━━ PASSAGE ━━

You pay to chat and view pictures of the women and they get free breast implants.......I dunno man it just doh seem right to me.
http://www.elle.com/Beauty/Health-Fitness/Breast-BuyFive thousand dollars is a lot of scratch. It will pay for more than 8,475 Glow Sticks. Or buy two pairs of Manolo Blahnik Alligator Halter pumps (including tax!). Or cover three months’ worth of emergency medical supplies for almost 20,500 people in Darfur, according to UNICEF.
It’s also enough for a pretty decent set of breasts.
But what if a woman wants them—no, needs them—and doesn’t have five grand lying around? What is she to do? Save, borrow, take food from her children’s mouths, or, now, create a profile on MyFreeImplants.com. The less-than-subtly-named website is a “charity” started by two 29-year-old men to assist women who, yes, can’t afford boob jobs. Women such as Karren Schafer, a “professional model”—bikini contests and boxing matches—who posted this plea: “I feel that I am at a disadvantage to the other [models] because they all have implants.… I am not looking to go to a huge size.… I just want to have more to get an edge on the competition.”
Hoping to stir up interest, Schafer, aka “Eye Candy,” included a fetching photo of herself crouching, catlike, in frilly lingerie, and, like nearly all of the 1,500 implant-hopefuls who have joined the site since it began two years ago, she posted her vital statistics: age, measurements, and fundraising goal. “Support Karren!” her profile reads, like a parody of a “Save the Children” brochure.

━━━

PROBLEMS AND TASKS =
- 1) From the passage about MyFreeImplants.com, list everything that five thousand dollars is said to be enough to pay for.
- 2) Write a continuation of the passage about MyFreeImplants.com, starting after its last sentence.
The rows that follow come from a separate source and are unrelated to the passage about MyFreeImplants.com.

━━ STORED DATA ━━

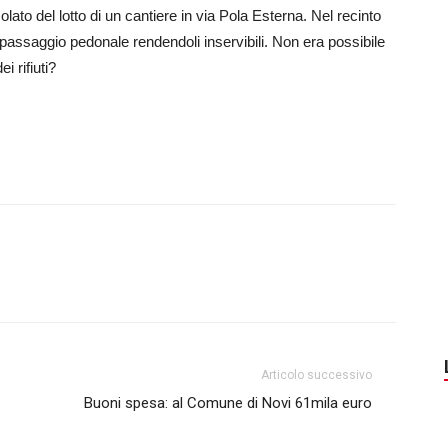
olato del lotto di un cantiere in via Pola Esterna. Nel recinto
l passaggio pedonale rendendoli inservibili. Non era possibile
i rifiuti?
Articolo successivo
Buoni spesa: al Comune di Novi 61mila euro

━━━
━━ STORED DATA ━━

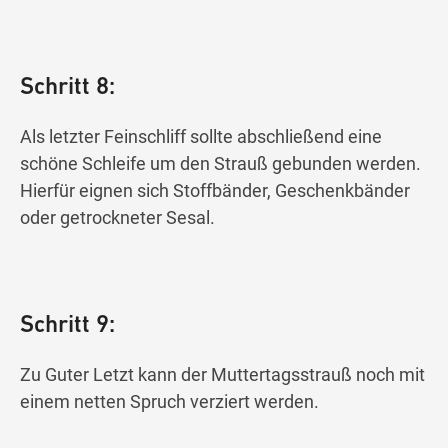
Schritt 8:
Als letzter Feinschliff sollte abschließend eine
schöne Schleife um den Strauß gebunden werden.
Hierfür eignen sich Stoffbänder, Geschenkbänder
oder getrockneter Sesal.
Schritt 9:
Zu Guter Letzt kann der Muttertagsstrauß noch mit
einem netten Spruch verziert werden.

━━━
━━ STORED DATA ━━

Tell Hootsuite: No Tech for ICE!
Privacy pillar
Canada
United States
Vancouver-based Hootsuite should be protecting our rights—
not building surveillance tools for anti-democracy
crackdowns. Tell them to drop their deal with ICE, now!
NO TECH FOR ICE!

━━━

ANSWERS TO THE TASKS =
- 1)
- More than 8,475 Glow Sticks
- Two pairs of Manolo Blahnik Alligator Halter pumps (including tax)
- Three months' worth of emergency medical supplies for almost 20,500 people in Darfur
- A pretty decent set of breasts

- 2)
Once their info is up, the real labor begins. Here’s how the site works: Donors, or “benefactors,” as they’re known in free-implant land, pay $1.20 to e-mail women whose plights, or bodies—even sorely unenhanced—move them. (The women get to hold on to $1 of that; the site takes the rest, minus credit card processing fees.) The key for the bust-deprived is to keep the cyber-conversations going—some log as many as eight to 12 hours a day at their computers—because each time one of the 7,000 men registered on the site (nicknamed MFI) hits send, another dollar goes into his chosen charity case’s account. “If you’re not on there, you’re not making money; the messages just dry up,” says Schafer, 25, who is also an interior design student in Seattle. “It’s like a full-time job. There’s nothing ‘free’ about it.”